A=[{1,2,...,m},{1,2,...,n},{1,2,...,g},{1,2,...,h},{1,2,...,k}] (10)
The number in the set A represents the number of the adjustable action object, and the adjusting action a at the moment t t To represent;
defining 4 indexes of the flow adjustment problem: (1) Convergence of load flow calculation by c 1 Represents; (2) The output power of the balancing machine is not out of limit by c 2 Represents; (3) Quantifying the network loss rate lower than the set value by calculating the network loss rate; (4) No pathological load flow is generated, and the lambda value is quantized through load flow calculation iteration; thus, the reward function R is as in equation (11):
Figure BDA0003941469780000041
execution of a t Then, the load flow calculation is converged, and the output power of the balancing machine is not out of limit, then R is 0, and R is-1 in other cases;
step 2: establishing an improved mapping strategy of the intelligent agent action and the adjustable action object;
the improved mapping strategy is to set P G The active power sum of the current power grid generator without the balancing machine is obtained; p is L The total active power of all the current loads of the power grid is obtained;
Figure BDA0003941469780000042
maximum/minimum active power for the balancing machine; k is a set target network loss rate; p is i Active power of generator i; p is imax The minimum adjustment threshold value is 0.05P for the maximum active power of the generator i imax (ii) a The following three cases are included:
(1) When in use
Figure BDA0003941469780000043
When a is t If i, let P i =0.5P imax If at this time P i ≥0.5P imax Then put into operation P i And P imax Is rounded up until P is delivered imax Until now.
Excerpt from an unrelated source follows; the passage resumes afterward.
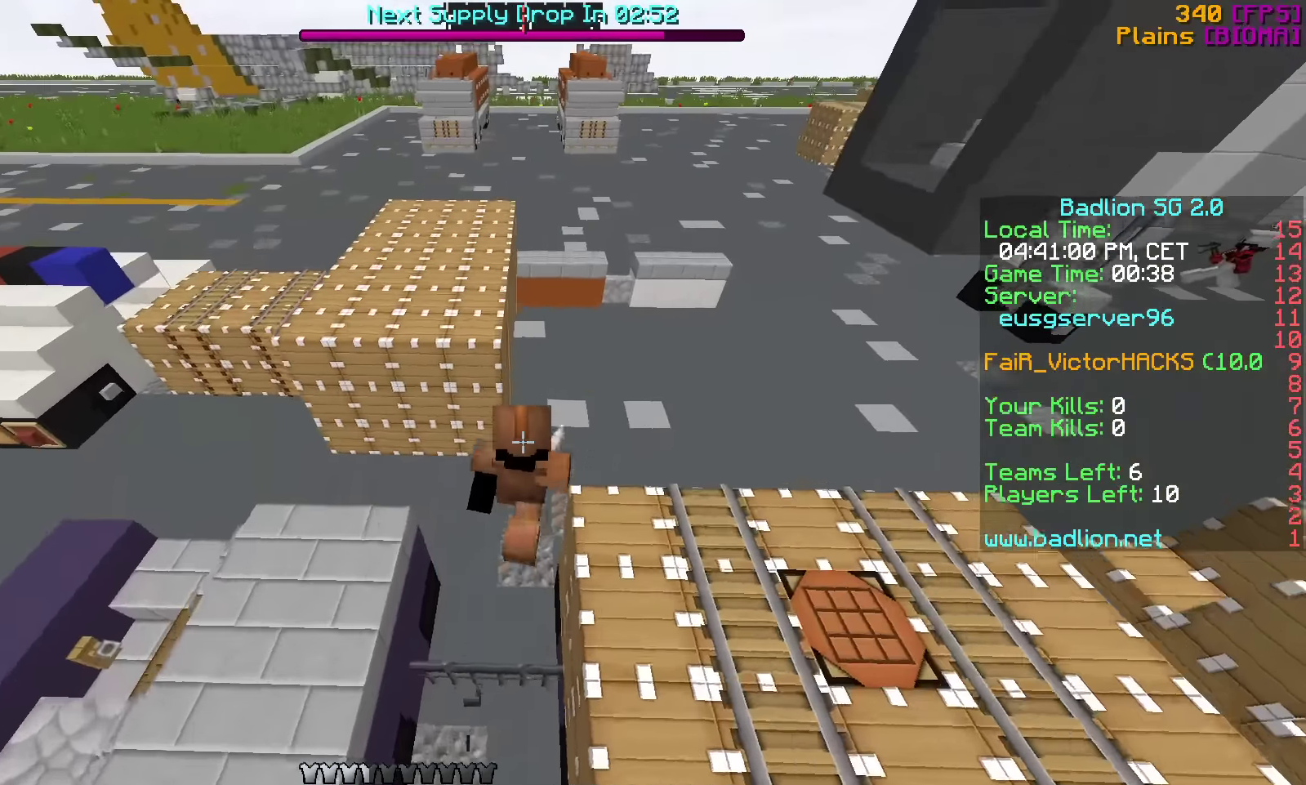
{"keys": ["w"], "events": [[417, "d", "up"]]}
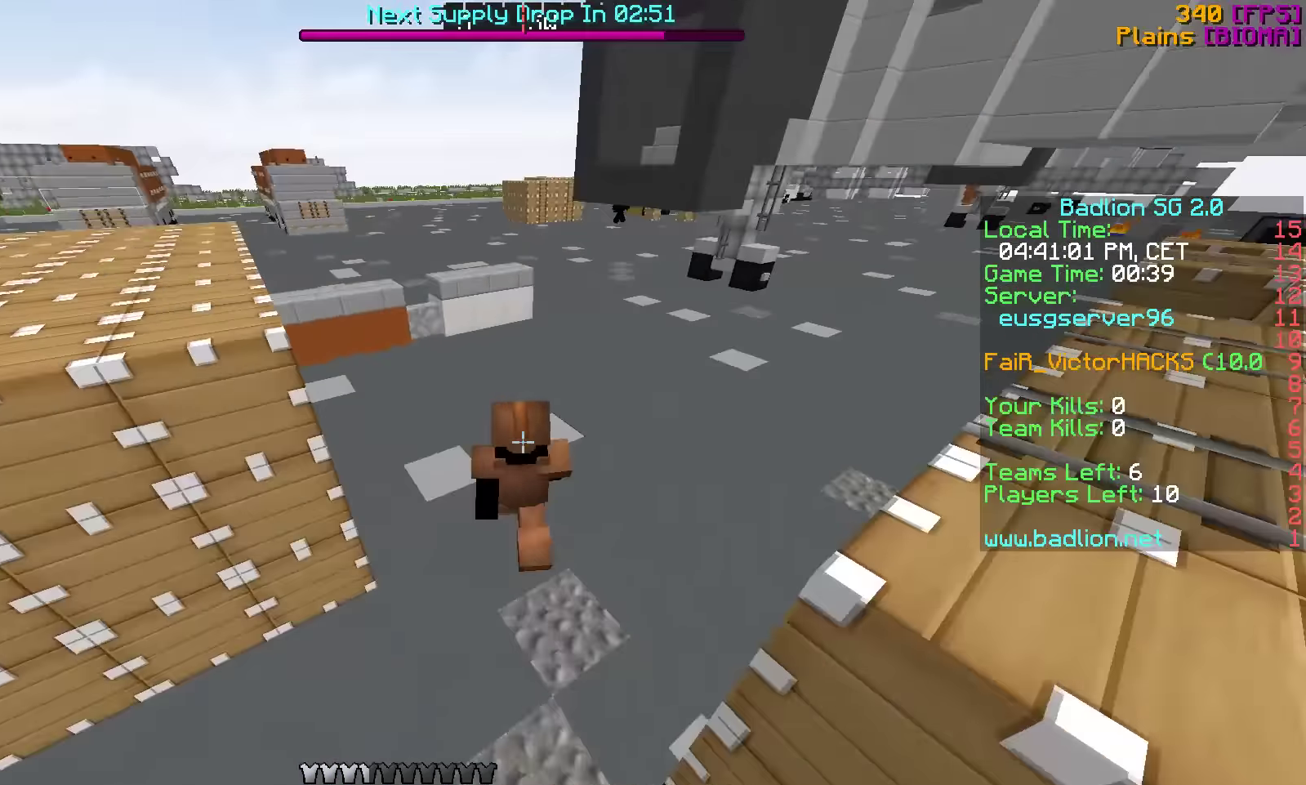
{"keys": ["w"], "events": [[117, "a", "down"], [317, "a", "up"]]}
The total active power of the generator of the system is judged under the sceneThe power is insufficient, and the active power of the generator needs to be increased to meet the requirement of power flow convergence.
(2) When in use
Figure BDA0003941469780000044
When a is t If i, let P i =0.5P imax If at this time P i ≤0.5P imax Then P is i And rounding the median value of the output force of the shutdown till the delivery reaches 0 percent, namely, the shutdown is carried out. In the scene, the situation that the total active power of the generator of the system is too large is judged, and the active power of the generator needs to be reduced to meet the requirement of power flow convergence.
(3) When except (1) and (2), a t If P is not less than = i i ≥0.5P imax Then put into operation P i And P imax Is rounded up until P is reached imax Until the end; otherwise, put into operation P i Rounding the median value of the stopping output downwards until the delivery is 0 percent, and stopping the machine;
and 3, step 3: an operation mode is established to intelligently generate a DQN network;
the DQN network is that a Q-learning network is combined with a neural network, the Q value function is estimated by using the neural network, after the value function of each load flow adjustment action is calculated by the neural network, epsilon-greedy search is adopted to select the action, and the action with the maximum Q value is selected to be output.
The DQN network introduces an estimation Q network and a target Q network, and the training process comprises the following steps:
step A1: when training starts, setting the parameters of the estimated Q network and the target Q network node, the generator, the circuit and the load to be the same, wherein the parameter matrixes are theta and theta';
step A2: in the training process, each time step of the estimated Q network is updated once according to the gradient descending direction of the loss function as the formula (13), and the DQN network calculates a Q value according to the estimated Q network and the current state and outputs a load flow adjusting action;
Figure BDA0003941469780000045
step A3: adjusting the running state of the adjustable action object according to the step A2;
step A4: transmitting the estimated Q network parameter theta to a target Q network theta' every other step C;
step A5: the target Q network is updated every C time steps in the gradient descent direction of equation (13).
The power flow adjusting action value calculated by the estimated Q network is called a predicted value, the sum of the instant reward in the current state and the state power flow adjusting action value calculated by the target Q network is called a true value, and the parameters of the estimated Q network are updated in a back propagation mode. Repeating the updating process during training until the trend is converged and the output of the balancing machine is not out of limit or the number of iteration rounds is reached;
and 4, step 4: modeling an intelligent deletion process of an operation mode, and constructing a pathological tide diagnosis model;
if the power flow calculation can not be converged, the following two cases are divided: the load flow calculation has no feasible solution, namely the load flow has no solution; or the flow calculation has a feasible solution but cannot be searched, namely the problem of pathological flow;
the pathological trend problem comprises the following two situations;
(1) The active unbalanced power is distributed by adjusting the output of the adjustable action object according to the pathological tide caused by the overweight of the section tide, so that the problem of the pathological tide is solved;
(2) The pathological tide caused by insufficient local reactive power support is judged by defining the following tide iteration indexes:
when the PQ decomposition method is adopted for load flow calculation and the load flow is not converged, the index lambda is taken as a criterion, and the formula (14) shows that:
λ=max{|[ΔU] (3) /[ΔU] (2) |} (14)
in the formula, [ Delta U ]] (3) For the third iteration voltage value increment, [ Δ U [ ]] (2) Incrementing the voltage value for the second iteration value;
lambda <1 when the power flow is normally converged, lambda is increased when the reactive demand of the PQ node load is increased, and lambda >1 when the power flow is ill-conditioned.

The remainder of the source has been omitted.